Funding and what comes next

“We raised around $800,000 — around Rs 6.84 crore — and we completed our fundraise. We are targeting our next fundraise now, which will be a Series A, and we’re targeting around $5 million. It is scheduled after our hopper test — post August 15 will be the next one.”

The pre-seed capital, raised from undisclosed angel investors and venture firms, went toward building the reusable hopper prototype and expanding in-house R&D. An MoU with IN-SPACe — the government body overseeing India’s private space sector — has since given Astrophel access to ISRO facilities for design validation, testing, and qualification of propulsion subsystems.

The August 15 test

“In rockets, what we feel is very important is reusability — because that brings down a lot of the cost of getting satellites into orbit. A hopper is basically Astrophel’s version of reusable. It’s a small proof of concept — around 200 kgs, 10-kilometre altitude. This rocket will ignite, take off, hover, and then land. So it’s not exactly something that orbits, but it takes off and lands. We want to prove that we have the subsystems developed. We want to start small with a hopper — and it’s very easily scalable after.”

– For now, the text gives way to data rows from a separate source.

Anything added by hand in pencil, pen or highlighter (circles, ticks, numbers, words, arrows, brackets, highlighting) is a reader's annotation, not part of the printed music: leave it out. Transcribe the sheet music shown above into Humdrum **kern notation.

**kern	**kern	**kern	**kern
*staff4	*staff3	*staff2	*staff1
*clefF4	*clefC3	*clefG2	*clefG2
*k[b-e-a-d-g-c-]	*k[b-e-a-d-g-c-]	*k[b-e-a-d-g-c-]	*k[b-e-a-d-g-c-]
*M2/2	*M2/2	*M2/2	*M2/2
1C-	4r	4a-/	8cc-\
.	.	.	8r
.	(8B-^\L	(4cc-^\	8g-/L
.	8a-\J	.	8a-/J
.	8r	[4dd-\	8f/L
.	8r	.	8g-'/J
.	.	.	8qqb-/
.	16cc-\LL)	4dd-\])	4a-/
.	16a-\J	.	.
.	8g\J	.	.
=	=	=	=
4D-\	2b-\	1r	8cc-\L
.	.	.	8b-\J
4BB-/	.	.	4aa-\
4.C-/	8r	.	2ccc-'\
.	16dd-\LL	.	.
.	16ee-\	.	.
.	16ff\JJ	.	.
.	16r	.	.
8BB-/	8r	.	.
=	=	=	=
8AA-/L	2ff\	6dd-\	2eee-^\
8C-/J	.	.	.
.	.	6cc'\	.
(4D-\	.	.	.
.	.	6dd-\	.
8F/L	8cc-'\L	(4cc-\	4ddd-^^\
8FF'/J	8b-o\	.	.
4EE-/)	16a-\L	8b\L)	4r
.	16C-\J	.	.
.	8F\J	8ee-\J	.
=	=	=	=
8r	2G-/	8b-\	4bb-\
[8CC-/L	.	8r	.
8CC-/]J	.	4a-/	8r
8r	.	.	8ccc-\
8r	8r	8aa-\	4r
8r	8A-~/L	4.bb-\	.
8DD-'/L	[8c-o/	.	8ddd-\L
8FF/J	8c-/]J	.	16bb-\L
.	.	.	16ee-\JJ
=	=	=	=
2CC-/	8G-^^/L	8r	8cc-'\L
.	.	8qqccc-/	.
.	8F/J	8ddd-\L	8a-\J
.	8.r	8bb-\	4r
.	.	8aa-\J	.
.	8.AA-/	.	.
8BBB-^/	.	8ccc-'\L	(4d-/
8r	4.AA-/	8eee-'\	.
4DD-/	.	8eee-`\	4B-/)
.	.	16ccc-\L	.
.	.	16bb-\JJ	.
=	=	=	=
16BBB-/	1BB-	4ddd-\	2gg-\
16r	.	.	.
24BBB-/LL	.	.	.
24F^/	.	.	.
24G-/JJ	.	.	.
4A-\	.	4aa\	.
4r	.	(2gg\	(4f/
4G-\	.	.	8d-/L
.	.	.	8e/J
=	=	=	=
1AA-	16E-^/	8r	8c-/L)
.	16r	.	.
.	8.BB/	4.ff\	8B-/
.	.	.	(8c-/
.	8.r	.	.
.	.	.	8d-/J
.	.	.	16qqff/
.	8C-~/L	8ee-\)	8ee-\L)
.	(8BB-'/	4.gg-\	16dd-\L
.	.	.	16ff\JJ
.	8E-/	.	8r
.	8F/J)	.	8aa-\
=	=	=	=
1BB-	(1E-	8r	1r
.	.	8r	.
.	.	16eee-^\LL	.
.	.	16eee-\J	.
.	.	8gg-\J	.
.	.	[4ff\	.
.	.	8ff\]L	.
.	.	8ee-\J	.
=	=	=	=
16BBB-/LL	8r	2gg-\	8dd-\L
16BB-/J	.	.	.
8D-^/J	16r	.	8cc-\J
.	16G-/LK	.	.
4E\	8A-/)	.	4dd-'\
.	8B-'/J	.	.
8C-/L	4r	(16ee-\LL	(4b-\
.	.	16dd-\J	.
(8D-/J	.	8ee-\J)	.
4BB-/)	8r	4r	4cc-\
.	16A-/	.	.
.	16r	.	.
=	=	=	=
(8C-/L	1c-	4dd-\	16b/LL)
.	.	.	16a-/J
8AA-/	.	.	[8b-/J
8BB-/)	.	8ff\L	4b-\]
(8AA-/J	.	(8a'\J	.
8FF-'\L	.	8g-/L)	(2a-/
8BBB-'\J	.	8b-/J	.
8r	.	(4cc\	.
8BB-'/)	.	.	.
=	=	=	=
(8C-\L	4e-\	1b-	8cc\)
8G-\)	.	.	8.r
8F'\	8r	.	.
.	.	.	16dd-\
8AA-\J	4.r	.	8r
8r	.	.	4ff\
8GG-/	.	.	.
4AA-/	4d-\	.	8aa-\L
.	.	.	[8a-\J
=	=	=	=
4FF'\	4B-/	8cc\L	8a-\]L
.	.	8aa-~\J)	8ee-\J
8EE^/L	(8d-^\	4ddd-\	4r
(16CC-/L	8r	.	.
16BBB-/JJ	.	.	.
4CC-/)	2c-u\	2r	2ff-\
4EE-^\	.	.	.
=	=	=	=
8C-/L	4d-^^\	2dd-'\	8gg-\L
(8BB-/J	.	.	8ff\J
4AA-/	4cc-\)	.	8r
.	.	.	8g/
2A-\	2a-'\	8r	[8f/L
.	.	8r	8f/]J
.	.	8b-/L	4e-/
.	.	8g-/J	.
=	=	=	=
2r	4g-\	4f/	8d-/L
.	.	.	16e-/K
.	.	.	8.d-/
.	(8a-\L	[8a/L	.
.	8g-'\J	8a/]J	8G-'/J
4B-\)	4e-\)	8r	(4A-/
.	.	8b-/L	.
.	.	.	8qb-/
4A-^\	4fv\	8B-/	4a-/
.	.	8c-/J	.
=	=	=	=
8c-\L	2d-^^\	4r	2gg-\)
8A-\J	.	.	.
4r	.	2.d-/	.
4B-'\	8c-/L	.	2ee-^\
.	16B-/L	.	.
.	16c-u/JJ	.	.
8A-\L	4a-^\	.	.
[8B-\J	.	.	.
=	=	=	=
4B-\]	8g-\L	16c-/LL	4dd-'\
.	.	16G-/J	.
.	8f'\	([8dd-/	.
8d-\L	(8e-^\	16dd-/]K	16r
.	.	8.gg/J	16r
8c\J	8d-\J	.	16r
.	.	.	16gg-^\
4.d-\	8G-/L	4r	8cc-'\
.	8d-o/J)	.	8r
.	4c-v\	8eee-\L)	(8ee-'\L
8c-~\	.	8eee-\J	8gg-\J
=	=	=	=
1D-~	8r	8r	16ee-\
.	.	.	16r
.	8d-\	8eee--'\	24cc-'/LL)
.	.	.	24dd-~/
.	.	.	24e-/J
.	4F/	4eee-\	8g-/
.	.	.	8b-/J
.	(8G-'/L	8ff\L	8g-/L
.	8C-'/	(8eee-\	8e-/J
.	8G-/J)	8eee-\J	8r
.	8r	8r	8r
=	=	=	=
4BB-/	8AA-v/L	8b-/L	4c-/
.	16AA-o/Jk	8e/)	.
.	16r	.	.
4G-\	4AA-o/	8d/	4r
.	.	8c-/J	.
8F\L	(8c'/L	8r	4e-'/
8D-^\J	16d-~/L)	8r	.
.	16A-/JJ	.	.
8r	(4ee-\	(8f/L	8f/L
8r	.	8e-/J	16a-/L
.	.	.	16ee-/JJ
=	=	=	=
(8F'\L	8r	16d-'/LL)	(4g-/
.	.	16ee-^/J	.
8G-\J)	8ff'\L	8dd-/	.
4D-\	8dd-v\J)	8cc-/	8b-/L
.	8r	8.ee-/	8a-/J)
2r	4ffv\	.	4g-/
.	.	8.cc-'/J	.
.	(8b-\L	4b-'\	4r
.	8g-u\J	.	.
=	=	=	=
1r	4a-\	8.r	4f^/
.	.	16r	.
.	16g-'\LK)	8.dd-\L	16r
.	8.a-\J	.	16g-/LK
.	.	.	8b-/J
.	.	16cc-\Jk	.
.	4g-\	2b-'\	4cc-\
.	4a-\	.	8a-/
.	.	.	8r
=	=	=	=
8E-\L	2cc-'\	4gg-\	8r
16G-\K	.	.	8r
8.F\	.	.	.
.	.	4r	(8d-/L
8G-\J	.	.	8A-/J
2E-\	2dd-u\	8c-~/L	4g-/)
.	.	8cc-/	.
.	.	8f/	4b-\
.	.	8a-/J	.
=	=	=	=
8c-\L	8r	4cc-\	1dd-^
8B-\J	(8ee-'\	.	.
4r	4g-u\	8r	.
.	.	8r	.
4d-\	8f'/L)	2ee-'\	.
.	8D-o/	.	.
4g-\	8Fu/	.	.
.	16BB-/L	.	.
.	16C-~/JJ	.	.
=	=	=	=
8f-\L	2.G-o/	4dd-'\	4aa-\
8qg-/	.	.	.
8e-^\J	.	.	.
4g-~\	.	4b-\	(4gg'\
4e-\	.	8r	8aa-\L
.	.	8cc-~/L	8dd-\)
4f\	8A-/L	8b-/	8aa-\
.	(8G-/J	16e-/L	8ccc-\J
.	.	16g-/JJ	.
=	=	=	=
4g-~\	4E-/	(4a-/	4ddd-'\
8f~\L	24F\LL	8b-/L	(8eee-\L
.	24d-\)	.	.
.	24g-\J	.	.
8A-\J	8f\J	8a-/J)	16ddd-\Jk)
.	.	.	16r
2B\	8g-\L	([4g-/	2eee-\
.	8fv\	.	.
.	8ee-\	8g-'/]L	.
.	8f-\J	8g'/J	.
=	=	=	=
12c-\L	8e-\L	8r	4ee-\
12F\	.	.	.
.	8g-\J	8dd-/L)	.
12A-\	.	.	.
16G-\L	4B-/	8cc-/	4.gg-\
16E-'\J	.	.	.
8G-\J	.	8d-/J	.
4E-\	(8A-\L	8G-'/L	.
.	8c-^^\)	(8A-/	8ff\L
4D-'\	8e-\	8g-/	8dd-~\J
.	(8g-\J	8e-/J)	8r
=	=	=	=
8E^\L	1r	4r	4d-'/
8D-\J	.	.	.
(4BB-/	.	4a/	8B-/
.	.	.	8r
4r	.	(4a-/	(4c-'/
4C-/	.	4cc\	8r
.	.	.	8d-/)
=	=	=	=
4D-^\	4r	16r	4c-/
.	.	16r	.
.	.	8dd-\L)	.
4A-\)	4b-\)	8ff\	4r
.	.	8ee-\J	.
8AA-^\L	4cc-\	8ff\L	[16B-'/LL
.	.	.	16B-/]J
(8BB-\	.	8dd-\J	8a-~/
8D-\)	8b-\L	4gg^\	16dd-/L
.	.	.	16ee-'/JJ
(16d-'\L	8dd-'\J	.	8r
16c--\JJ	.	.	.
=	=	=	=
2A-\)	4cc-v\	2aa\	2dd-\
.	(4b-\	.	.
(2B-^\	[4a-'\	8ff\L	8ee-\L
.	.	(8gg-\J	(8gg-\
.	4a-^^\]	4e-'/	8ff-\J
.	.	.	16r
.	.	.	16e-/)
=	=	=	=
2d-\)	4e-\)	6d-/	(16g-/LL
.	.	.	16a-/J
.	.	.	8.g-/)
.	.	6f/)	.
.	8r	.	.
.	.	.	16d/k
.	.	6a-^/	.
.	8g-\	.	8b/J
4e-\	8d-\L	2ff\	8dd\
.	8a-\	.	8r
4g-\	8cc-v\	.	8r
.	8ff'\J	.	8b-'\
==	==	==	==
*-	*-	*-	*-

The test is targeted for August 15, 2026, which India will mark as its 80th Independence Day. It is not Astrophel’s first nod to the date: on August 15, 2023, the company fired its semi-cryogenic engine, becoming one of only a handful of private players in India to have done so. This time, the ambition is larger.

The bigger picture

“Building a deep-tech startup in India was always going to be hard. But right now, with the current government-initiated programmes — we have IN-SPACe, we have participation from the government, there’s also a lot of private investment in aerospace and R&D going on. So it’s a good time.”

The global context sharpens the argument. SpaceX’s Starship has set a new benchmark for reusable launch, but Louis is clear that the parallel only goes so far. 

“SpaceX is a very big version of what we are making — a very big scale. In order to reach that scale, technology has to be developed at a small scale, and it has to be done in-house in India.” Astrophel’s Astra C1, its flagship three-stage launch vehicle, is built for small satellites — payloads of up to around 150 kg — where dedicated, low-cost access to orbit remains a meaningful gap in the market.

About the national security dimension, he says, “It’s very important for the government to support these initiatives, at least to build our own space tech, our own defence sector, quickly.”

In the meantime, Astrophel is commercialising its subsystems — cryogenic valves, turbopumps, guidance components — to generate early revenue and validate hardware in real operating conditions before it ever reaches orbit. “Our customers use the parts. It’s like getting validated before it actually goes into a rocket. So by the time it gets to orbit, everything is already proven.”

August 15 is the next proof point. “Fingers crossed,” Louis hopes.